Исходный текст ▸
"""

Мы знаем, что библиографические работы не отменяли работ с теоретическим замахом (а таковой в «Лермонтове и Марлинском» есть), но им сопутствовали — задним числом В. Э. немного сдвигает акценты, но в сущности характеризует ситуацию точно. Не будь обзорно-библиографических штудий (и соответствующих докладов на лермонтовских конференциях), научная судьба В. Э. приняла бы несколько иные очертания.

Скрупулезно осваивая издательскую и исследовательскую лермонтовиану, В. Э. приучил себя с подлинным вниманием относиться к научным решениям предшественников (в том числе и тем, что полагались отмененными дальнейшим движением науки). Дорогого стоит уже сохраненная Ю. В. Стенником реплика студента четвертого курса «о поэме („Песне про царя Ивана Васильевича…“ — А. Н.) писал не только Белинский» — сколько студентов следующих поколений в лучшем случае растерянно оставляли темы, якобы всесторонне осмысленные авторитетами (как и поступил однокурсник Вацуро и Стенника, прочитав статью Белинского), а в худшем — их попросту пересказывали. Первую книгу, на обложке которой значилось имя Вацуро — лермонтовский «Семинарий» (Л., 1960), то есть именно библиографически ориентированную работу, — его старшие соавторы В. А. Мануйлов и М. И. Гиллельсон снабдили характерным инскриптом: «Самому строптивому из участников от изнемогших укротителей» (620). Позднее в переписке В. Э. с редакцией «Лермонтовской энциклопедии» постоянно возникают замечания о необходимости учитывать прежние решения; обсуждая с Л. М. Щемелевой статью «Лермонтоведение», В. Э. настаивает на необходимости соблюдения пропорций при характеристике разных исследователей (это не значит, что у него не было научных пристрастий, — были!); при критике работ, казавшихся В. Э. неудачными, и защите работ, вызывающих скепсис у редакции, для Вацуро крайне важна мера соотнесенности обсуждаемого текста и сложившейся научной традиции. Кульминационным пунктом этого «сюжета» можно назвать статью «О тексте поэмы М. Ю. Лермонтова „Каллы“» (1992), где решение «узкой» текстологической задачи неразрывно связано с восстановлением репутации давнего предшественника, П. А. Висковатова, чье публикаторское решение было в свою пору подвергнуто необоснованно резкой критике и не учитывалось при изданиях поэмы.

"""

Извлеченные данные ▸
"""

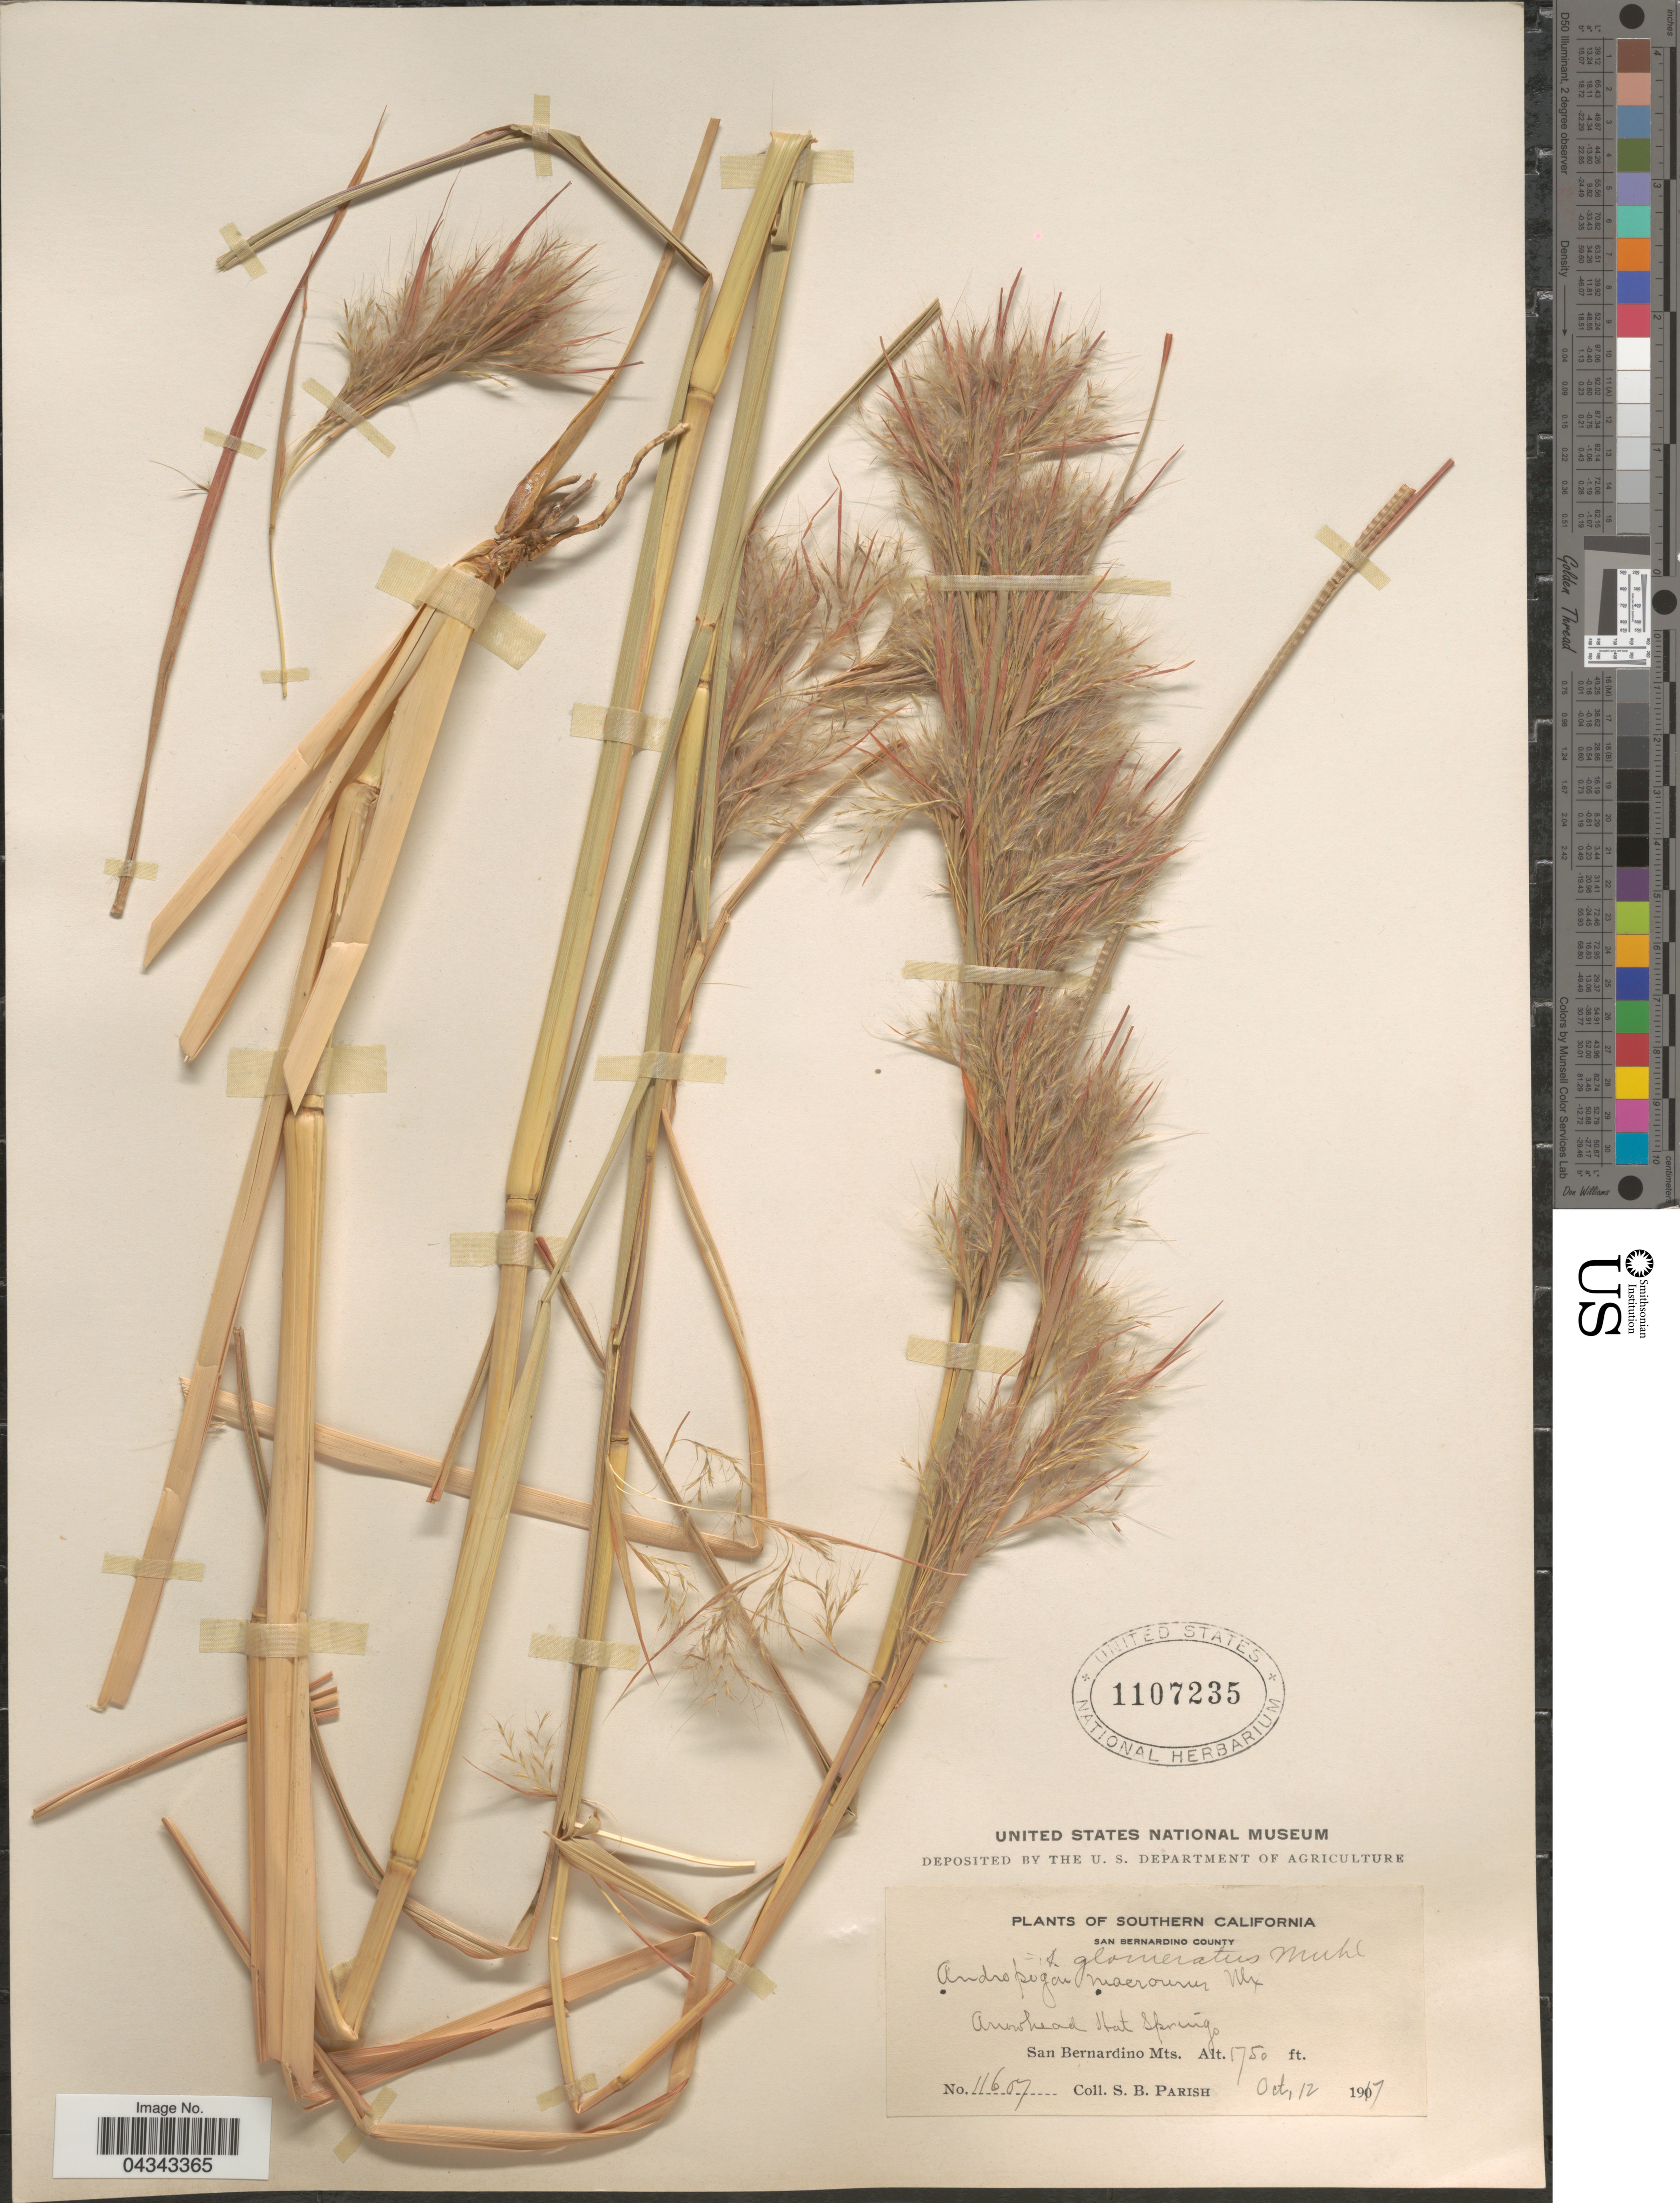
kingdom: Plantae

"""
"""

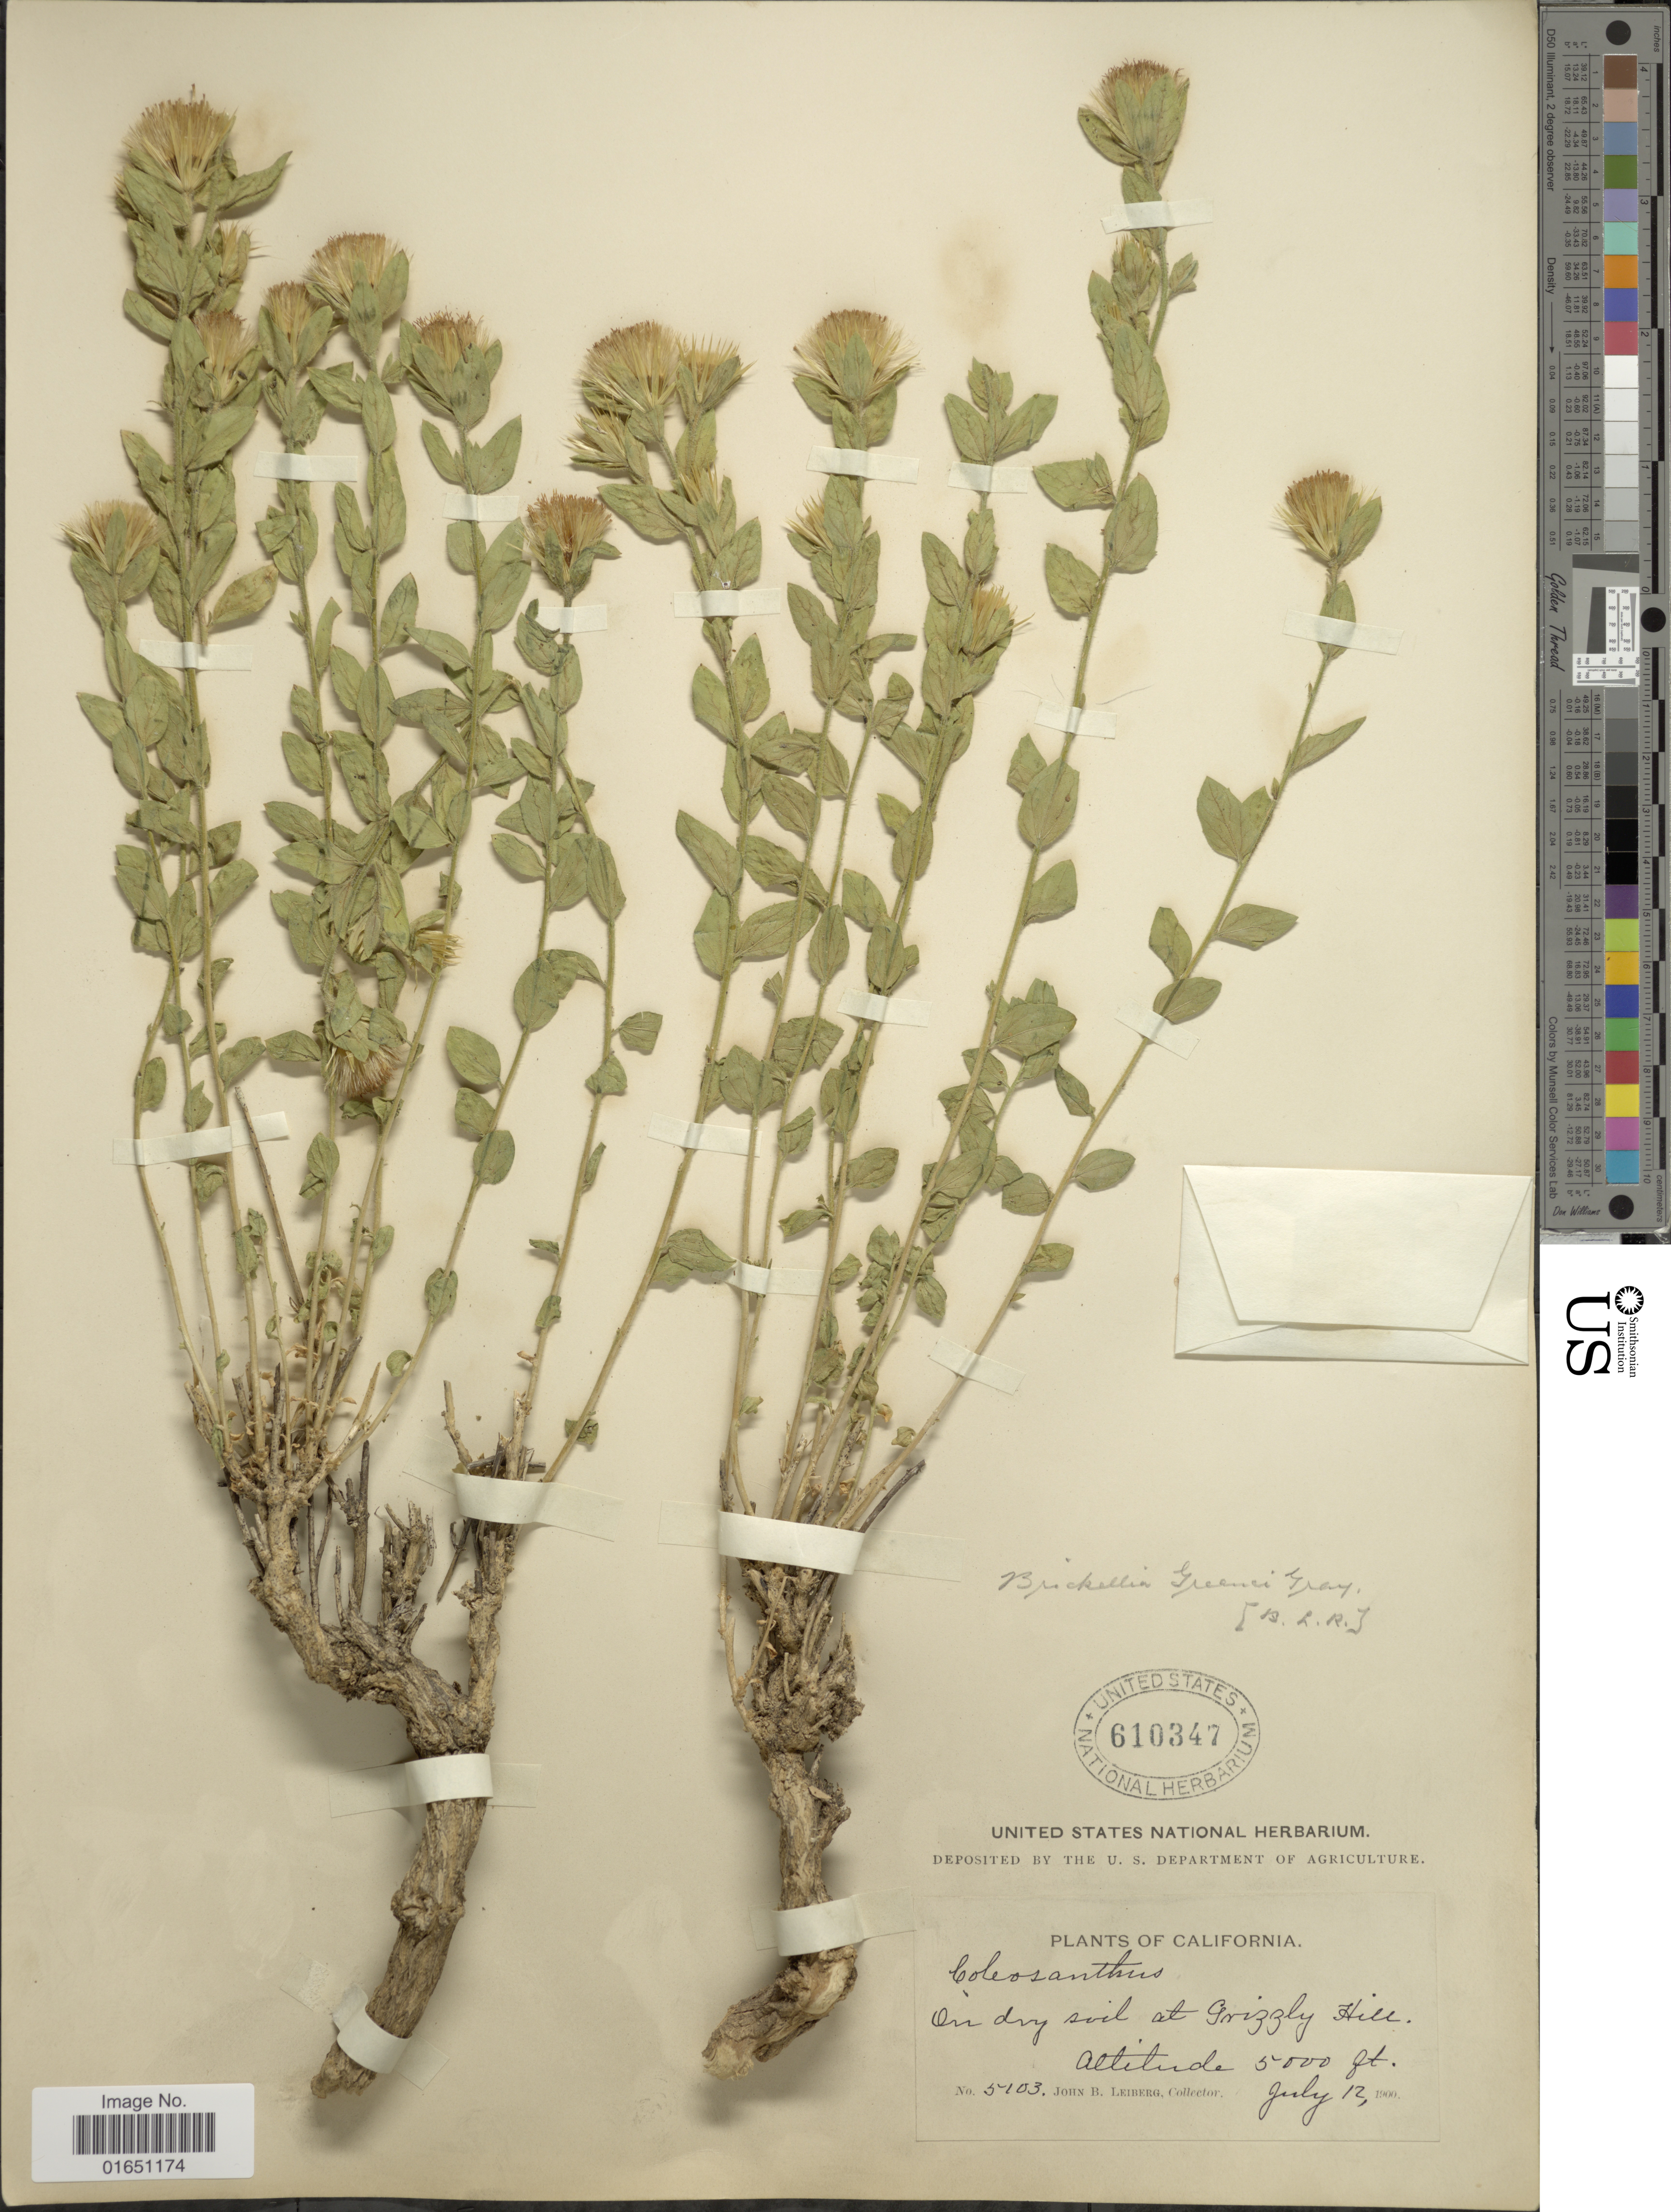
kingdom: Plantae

"""

Перепечатайте из исходного текста фрагмент между «Мы знаем, что» и «несколько иные очертания.» включительно. Строки для работы не понадобятся.

Мы знаем, что библиографические работы не отменяли работ с теоретическим замахом (а таковой в «Лермонтове и Марлинском» есть), но им сопутствовали — задним числом В. Э. немного сдвигает акценты, но в сущности характеризует ситуацию точно. Не будь обзорно-библиографических штудий (и соответствующих докладов на лермонтовских конференциях), научная судьба В. Э. приняла бы несколько иные очертания.